Nous tenions la preuve, mais j'étais trop chamboulée pour m'en réjouir. Tout ce qui s'était passé ici était rédigé dans ce journal, de manière un peu confuse mais suffisamment claire. Personne ne pourrait mettre ça en doute. Mais Wendy s'était trompée, personne ne s'était posé de question, à part moi. J'allais faire ce qu'elle voulait, maintenant, j'allais faire rendre la justice. J'étais certaine à présent de n'être en rien coupable de sa mort. J'allais peut-être enfin pouvoir achever mon deuil. Il fallait que nous sortions, à présent, que nous apportions ce journal à la police et que nous fassions arrêter Mr. et Mrs. Brooks. Je refermai le journal, me redressai et lançai aux autres :
- Filons !
Je glissai notre unique preuve valable dans la poche intérieure de mon manteau et nous redescendîmes l'escalier. Nous passâmes devant le salon. Mrs. Brooks y était toujours inconsciente. Je m'apprêtai à sortir de la maison par le garage lorsqu'Andie ouvrit une porte, sous l'escalier. Je m'étonnai :
- Que fais-tu ?
Elle tourna la tête vers moi, d'un air déterminé :
- Tu te rappelles ce qu'à écrit Wendy ? Elle a dit que les corps étaient ici, elle a dit qu'ils étaient «congelés sous nos pieds». Alors ils ne peuvent être qu'à la cave. Dans ma logique, c'est par ici.

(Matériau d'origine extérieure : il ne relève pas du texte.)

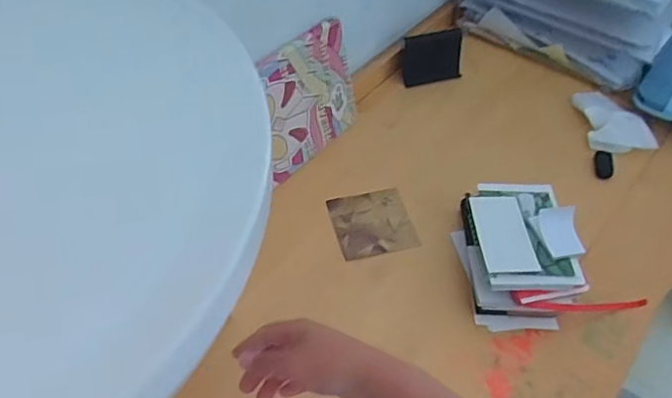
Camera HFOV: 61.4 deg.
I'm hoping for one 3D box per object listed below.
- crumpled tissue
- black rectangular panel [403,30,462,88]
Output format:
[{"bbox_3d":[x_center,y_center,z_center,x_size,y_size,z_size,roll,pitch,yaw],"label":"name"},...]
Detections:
[{"bbox_3d":[0.391,-0.110,0.806,0.075,0.023,0.124,-7,51,-8],"label":"crumpled tissue"},{"bbox_3d":[0.150,-0.218,0.876,0.094,0.072,0.011,-12,26,-10],"label":"black rectangular panel"}]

- Andie, sortons et amenons le journal à la police. Ils iront chercher les corps eux-mêmes plus tard.
- Pourquoi plus tard ? Je veux aller retrouver Jane et immédiatement !
- Je ne pense pas qu'elle soit en état d'être vue.
- État ou pas, je l'aime, et je vais aller chercher ce corps !
Rien ne pouvait ôter cette idée de la tête d'Andie, et je me refusais à la laisser seule dans la villa de l'horreur. Je fis signe à mes sœurs :
- Allons voir à la cave, mais faisons vite.